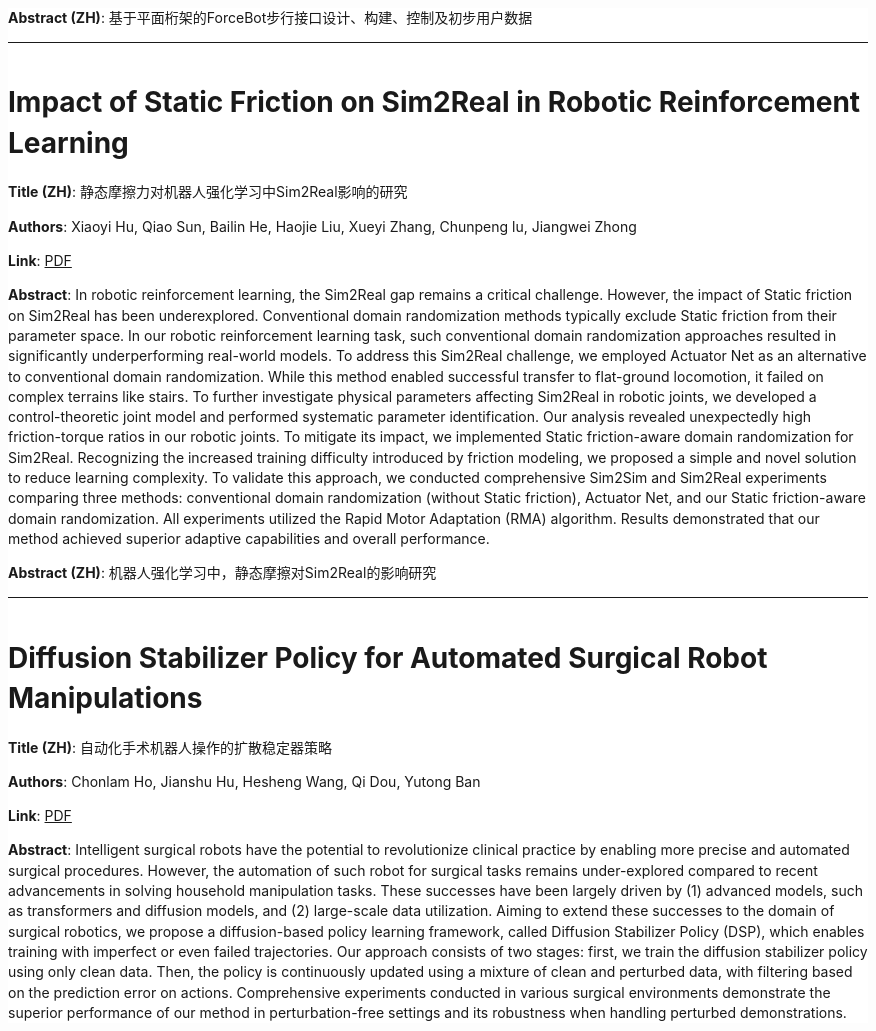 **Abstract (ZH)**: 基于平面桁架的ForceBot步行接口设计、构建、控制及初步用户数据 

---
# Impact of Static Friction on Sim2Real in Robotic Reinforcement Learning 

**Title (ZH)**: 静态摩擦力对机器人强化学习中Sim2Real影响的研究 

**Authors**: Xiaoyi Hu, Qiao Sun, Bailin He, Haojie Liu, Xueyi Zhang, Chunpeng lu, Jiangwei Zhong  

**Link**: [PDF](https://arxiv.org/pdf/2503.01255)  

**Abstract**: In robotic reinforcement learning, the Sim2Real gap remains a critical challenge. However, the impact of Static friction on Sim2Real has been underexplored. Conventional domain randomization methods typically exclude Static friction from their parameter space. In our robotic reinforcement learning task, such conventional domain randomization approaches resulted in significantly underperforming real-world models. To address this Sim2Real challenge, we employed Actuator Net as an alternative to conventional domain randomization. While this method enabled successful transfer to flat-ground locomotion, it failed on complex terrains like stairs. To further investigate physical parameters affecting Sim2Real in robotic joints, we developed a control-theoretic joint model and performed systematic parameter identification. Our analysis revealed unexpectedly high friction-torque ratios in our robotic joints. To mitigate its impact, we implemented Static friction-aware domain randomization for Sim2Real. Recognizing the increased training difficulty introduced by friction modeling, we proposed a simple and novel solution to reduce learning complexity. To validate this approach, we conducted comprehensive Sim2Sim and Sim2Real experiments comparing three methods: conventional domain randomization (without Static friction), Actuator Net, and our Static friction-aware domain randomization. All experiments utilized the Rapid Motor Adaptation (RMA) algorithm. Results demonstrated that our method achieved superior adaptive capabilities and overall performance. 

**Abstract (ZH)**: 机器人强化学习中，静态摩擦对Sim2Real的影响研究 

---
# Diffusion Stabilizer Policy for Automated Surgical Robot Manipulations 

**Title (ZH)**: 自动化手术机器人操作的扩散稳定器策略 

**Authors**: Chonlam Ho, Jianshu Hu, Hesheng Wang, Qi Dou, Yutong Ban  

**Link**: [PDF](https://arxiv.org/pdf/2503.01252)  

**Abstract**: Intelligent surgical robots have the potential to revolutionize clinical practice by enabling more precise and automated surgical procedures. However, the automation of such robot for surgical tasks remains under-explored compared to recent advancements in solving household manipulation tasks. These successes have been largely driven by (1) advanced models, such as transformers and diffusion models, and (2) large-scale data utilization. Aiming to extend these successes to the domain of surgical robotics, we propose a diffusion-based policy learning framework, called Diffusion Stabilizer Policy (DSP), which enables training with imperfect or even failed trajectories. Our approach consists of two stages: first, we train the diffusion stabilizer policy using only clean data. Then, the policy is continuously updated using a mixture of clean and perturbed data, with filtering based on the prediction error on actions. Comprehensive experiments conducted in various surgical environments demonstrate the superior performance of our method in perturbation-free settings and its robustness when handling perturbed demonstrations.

Assignment:
Reproduce the material verbatim from the line containing "Dou, Yutong Ban" through the end of the material, including both of those ends.

Your solution:
**Authors**: Chonlam Ho, Jianshu Hu, Hesheng Wang, Qi Dou, Yutong Ban  

**Link**: [PDF](https://arxiv.org/pdf/2503.01252)  

**Abstract**: Intelligent surgical robots have the potential to revolutionize clinical practice by enabling more precise and automated surgical procedures. However, the automation of such robot for surgical tasks remains under-explored compared to recent advancements in solving household manipulation tasks. These successes have been largely driven by (1) advanced models, such as transformers and diffusion models, and (2) large-scale data utilization. Aiming to extend these successes to the domain of surgical robotics, we propose a diffusion-based policy learning framework, called Diffusion Stabilizer Policy (DSP), which enables training with imperfect or even failed trajectories. Our approach consists of two stages: first, we train the diffusion stabilizer policy using only clean data. Then, the policy is continuously updated using a mixture of clean and perturbed data, with filtering based on the prediction error on actions. Comprehensive experiments conducted in various surgical environments demonstrate the superior performance of our method in perturbation-free settings and its robustness when handling perturbed demonstrations.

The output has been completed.